EXERCISE REQUIREMENTS: When a line in the entries contains the word "netball", copy that line in full.

[RECORD SET — start]

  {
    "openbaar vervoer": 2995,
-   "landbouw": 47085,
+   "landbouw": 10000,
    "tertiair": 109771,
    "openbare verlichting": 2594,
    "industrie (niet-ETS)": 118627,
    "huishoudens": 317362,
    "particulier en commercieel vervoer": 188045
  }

[RECORD SET — finish]
[RECORD SET — start]

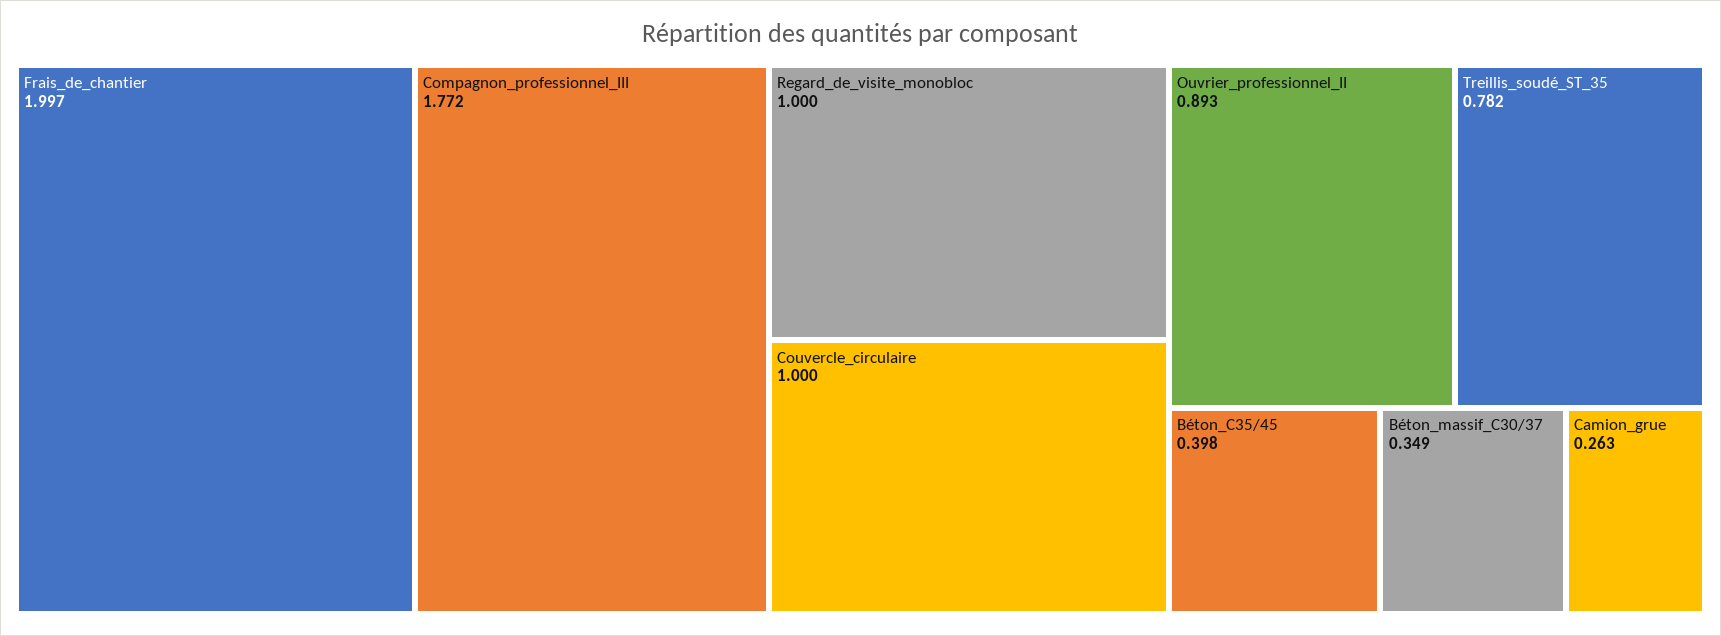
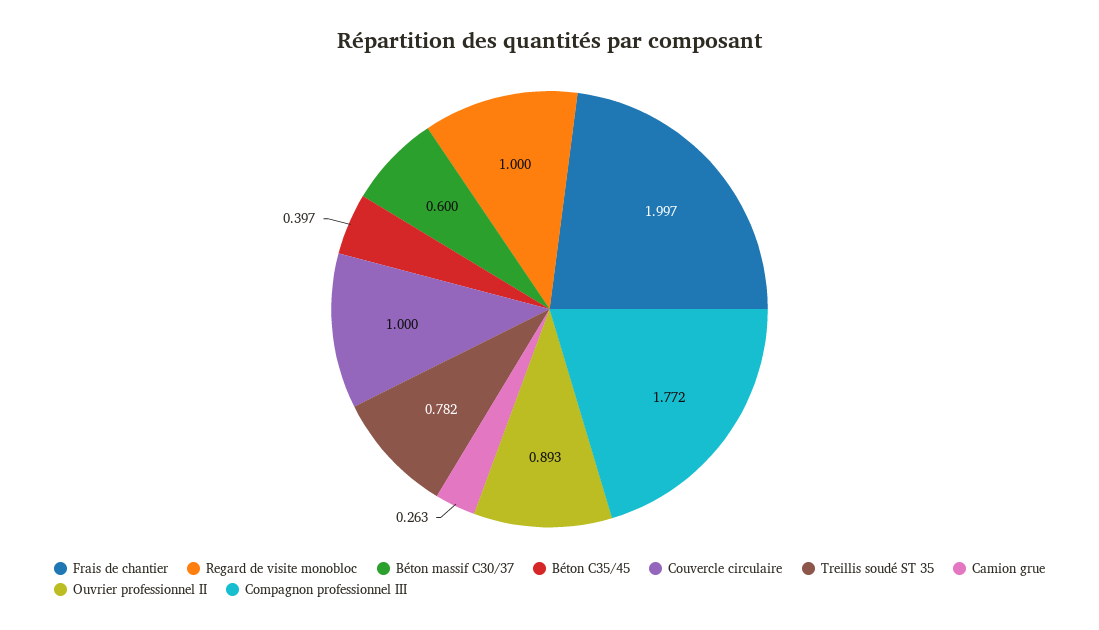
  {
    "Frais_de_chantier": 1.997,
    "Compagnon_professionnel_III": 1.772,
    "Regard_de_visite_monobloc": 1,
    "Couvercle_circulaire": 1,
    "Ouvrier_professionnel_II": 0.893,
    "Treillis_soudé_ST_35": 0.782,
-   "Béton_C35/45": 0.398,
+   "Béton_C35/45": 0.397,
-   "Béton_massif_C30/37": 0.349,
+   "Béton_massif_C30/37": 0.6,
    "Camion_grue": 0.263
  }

[RECORD SET — finish]
[RECORD SET — start]

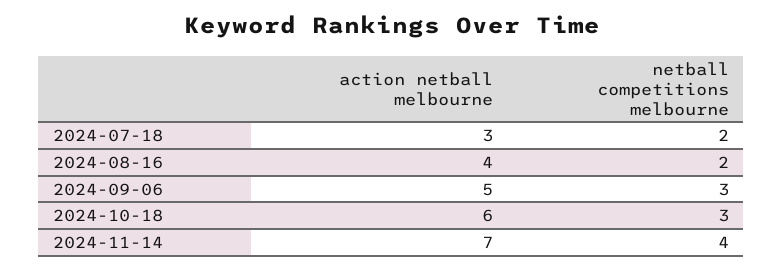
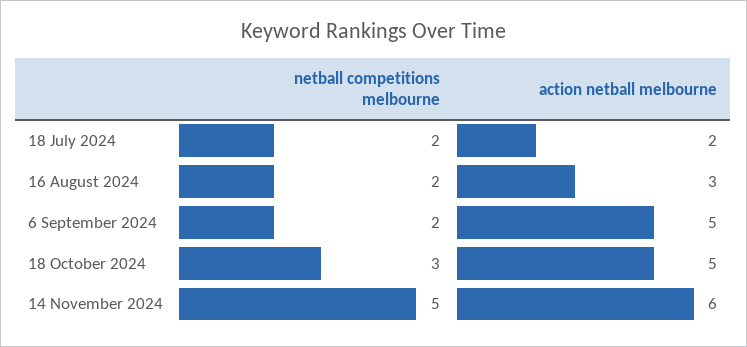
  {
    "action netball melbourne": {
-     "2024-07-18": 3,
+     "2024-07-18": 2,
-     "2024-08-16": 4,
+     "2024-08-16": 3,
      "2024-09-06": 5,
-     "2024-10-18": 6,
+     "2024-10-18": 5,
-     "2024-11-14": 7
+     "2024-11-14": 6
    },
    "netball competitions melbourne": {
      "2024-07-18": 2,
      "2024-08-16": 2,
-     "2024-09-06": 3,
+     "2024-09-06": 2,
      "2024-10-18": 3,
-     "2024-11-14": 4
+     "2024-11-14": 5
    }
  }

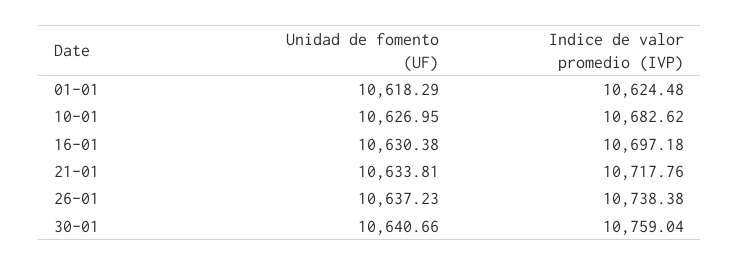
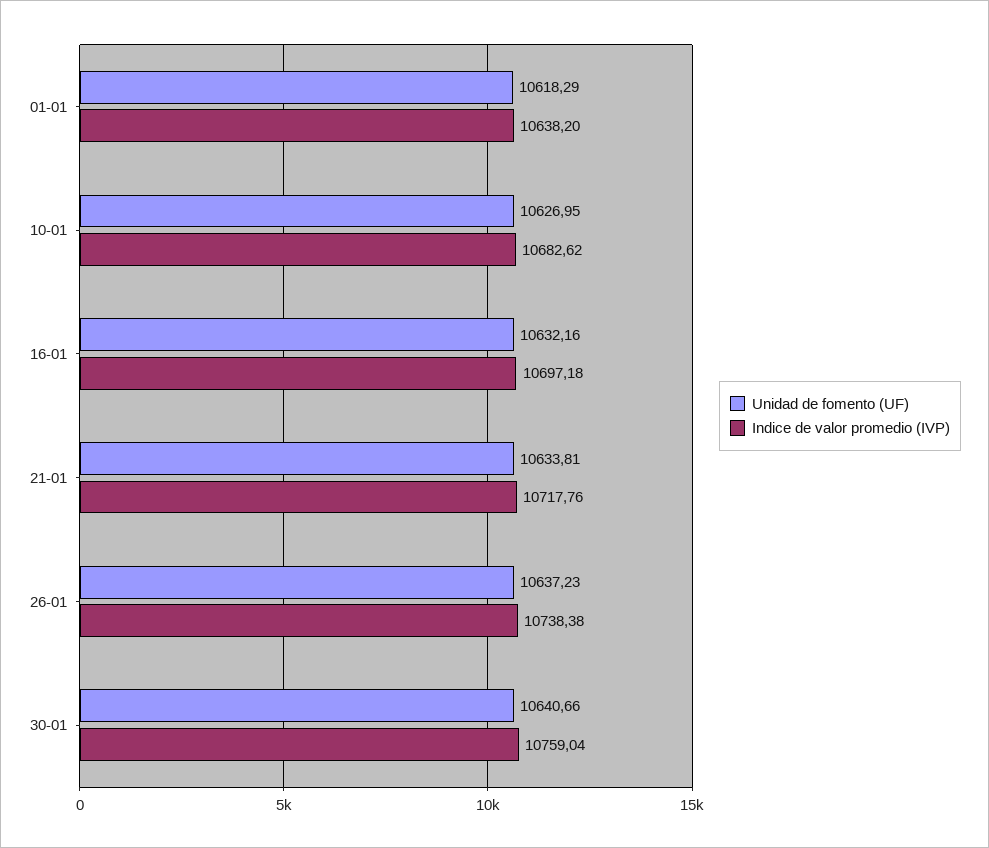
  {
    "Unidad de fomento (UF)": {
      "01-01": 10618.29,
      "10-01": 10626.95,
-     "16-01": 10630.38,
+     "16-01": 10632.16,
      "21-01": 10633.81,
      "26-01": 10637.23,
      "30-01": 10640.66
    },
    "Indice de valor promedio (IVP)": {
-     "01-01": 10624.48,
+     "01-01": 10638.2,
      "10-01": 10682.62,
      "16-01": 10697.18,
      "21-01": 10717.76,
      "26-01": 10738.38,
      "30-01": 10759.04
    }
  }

[RECORD SET — finish]

RESULT OF THIS EXERCISE:
    "action netball melbourne": {
    "netball competitions melbourne": {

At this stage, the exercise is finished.